Economic uncertainty has increased as consumer sentiment, geopolitical risk, sustained higher interest rates, and downward movement in some macroeconomic indicators have all had their impact on threats to the banking system, the national bank regulator said Monday.
In its Semiannual Risk Perspective for Spring 2025, the Office of the Comptroller of the Currency (OCC) outlined five key risks to the federally regulated banks and thrifts. Those are risks in commercial credit, operations, compliance, retail credit and markets.
The agency termed the first three risks as increasing or elevated. In commercial credit, the OCC report said geopolitical risk, sustained higher interest rates, growing caution among businesses and their customers, and other macroeconomic uncertainty are to blame for the rising threat.
“Pockets of risk remain for some commercial real estate property types and vary by geographic market and product type. Refinance risk remains high for loans underwritten during a period of lower interest rates.
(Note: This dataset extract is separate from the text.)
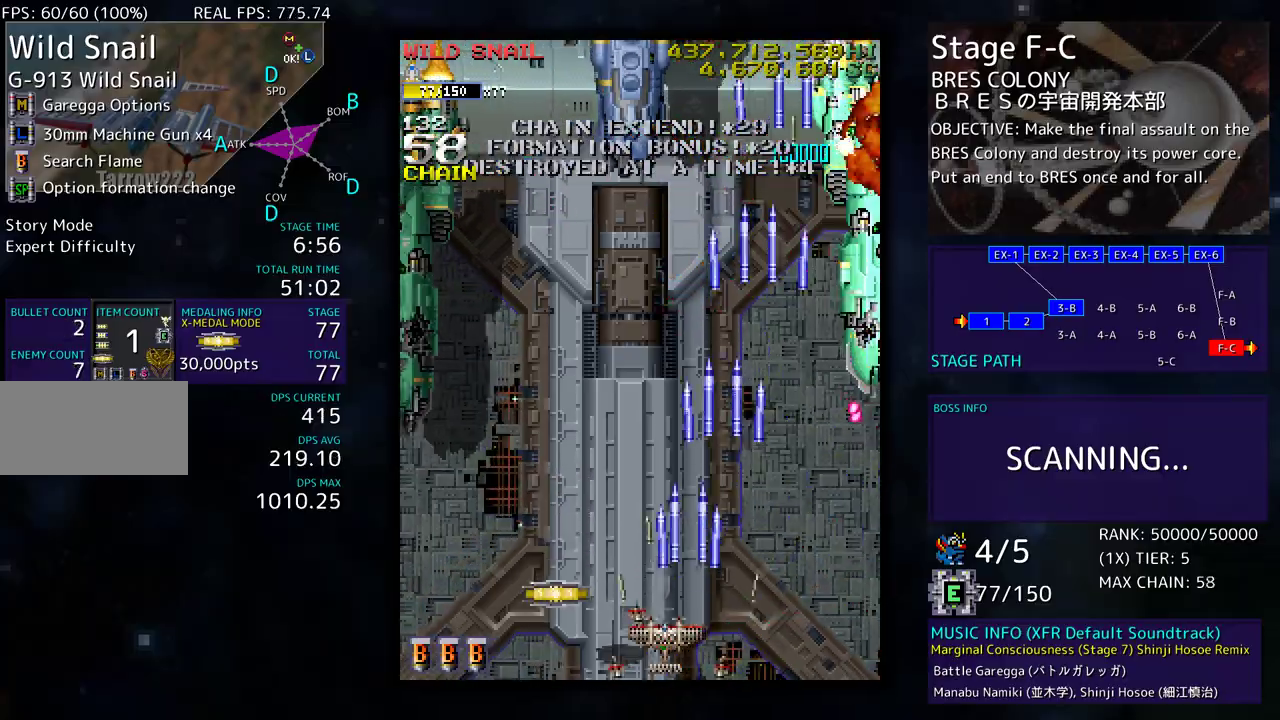
{"buttons": ["DPAD_UP", "DPAD_LEFT"], "events": [[150, "DPAD_DOWN", "up"], [383, "DPAD_UP", "down"]]}
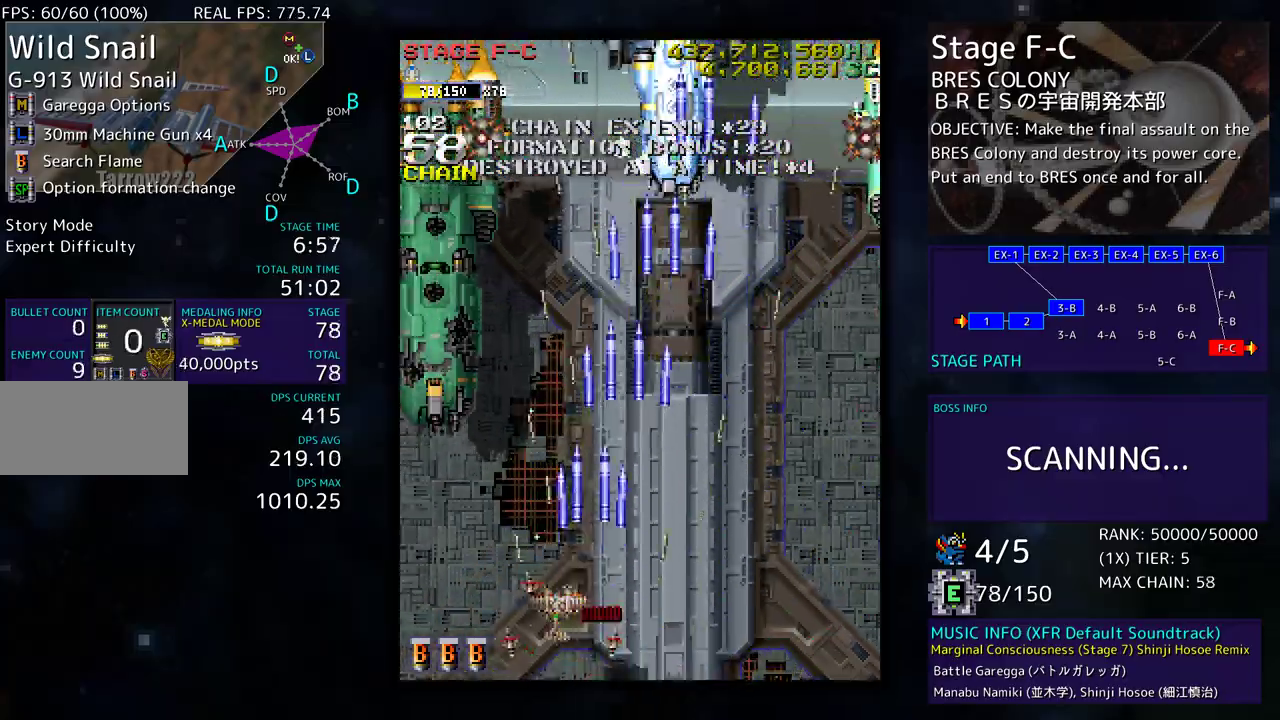
{"buttons": ["DPAD_DOWN"], "events": [[283, "DPAD_UP", "up"], [350, "DPAD_DOWN", "down"], [367, "DPAD_LEFT", "up"], [467, "DPAD_LEFT", "down"], [483, "DPAD_LEFT", "up"]]}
Regarding operational risk, the OCC report asserted that banks’ failure to upgrade their systems and digitize “may result in loss of market share to competitors offering faster and cheaper payment alternatives.” The report also warned that criminals are exploiting traditional payment systems and fraud schemes are rampant. It indicated checks, wire transfers, peer-to-peer payment platforms, and insiders are all subject to fraud.
As for increased compliance risk, the report pointed to Bank Secrecy Act/anti-money laundering (BSA/AML) and consumer compliance risks associated with elevated fraud levels, account access concerns, and evolving business models.